Demanding that fossil producers be held liable for the cost of losses or adaptation to climate change caused by the use of their products has become increasingly popular, with communities in Canada and the United States as well as small Pacific Island states launching claims in one form or another.
CIEL’s 42-page brief finds that oil and gas companies were aware of the potential climate risk of their products “as early as the 1950s, and were repeatedly warned of those risks from the 1960s onward.” It documents “how major oil companies had the opportunity and capacity to reduce those risks.

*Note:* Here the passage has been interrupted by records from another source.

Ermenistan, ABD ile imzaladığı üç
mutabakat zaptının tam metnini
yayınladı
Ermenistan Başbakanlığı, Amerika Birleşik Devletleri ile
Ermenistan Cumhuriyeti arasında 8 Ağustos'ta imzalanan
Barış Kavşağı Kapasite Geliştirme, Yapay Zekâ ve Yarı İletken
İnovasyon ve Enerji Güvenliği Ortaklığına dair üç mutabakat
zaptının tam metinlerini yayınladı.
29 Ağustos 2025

Instead, major oil and gas producers worked, individually and in concert, to undermine public confidence in climate science and in the need for climate action.”

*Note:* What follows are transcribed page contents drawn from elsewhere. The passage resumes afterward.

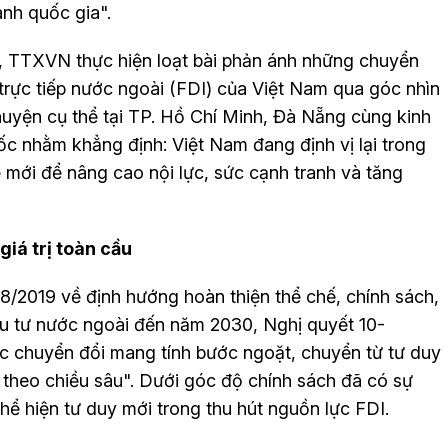
anh quốc gia".
10, TTXVN thực hiện loạt bài phản ánh những chuyển
 trực tiếp nước ngoài (FDI) của Việt Nam qua góc nhìn
huyện cụ thể tại TP. Hồ Chí Minh, Đà Nẵng cùng kinh
c nhằm khẳng định: Việt Nam đang định vị lại trong
mới để nâng cao nội lực, sức cạnh tranh và tăng
giá trị toàn cầu
2019 về định hướng hoàn thiện thể chế, chính sách,
ầu tư nước ngoài đến năm 2030, Nghị quyết 10-
c chuyển đổi mang tính bước ngoặt, chuyển từ tư duy
n theo chiều sâu". Dưới góc độ chính sách đã có sự
thể hiện tư duy mới trong thu hút nguồn lực FDI.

That, the authors assert, created a liability for fossil producers, for “knowing of climate risks linked to their products and failing to take action to avoid or reduce those risks—either by eliminating them or by properly warning consumers, regulators, and the public about them.”
It also notes, ominously for potential defendants, that climate scientists are “increasingly able to attribute historical carbon and methane emissions to a handful of private companies that can be sued.”
“Over the seven decades in this timeline, liability may attach to different companies for different theories at different times,” says CIEL staff attorney Steven Feit. “However, looking at the evidence as a whole, over time, and across the industry, the answer to whether big oil is responsible is, ‘Yes’.”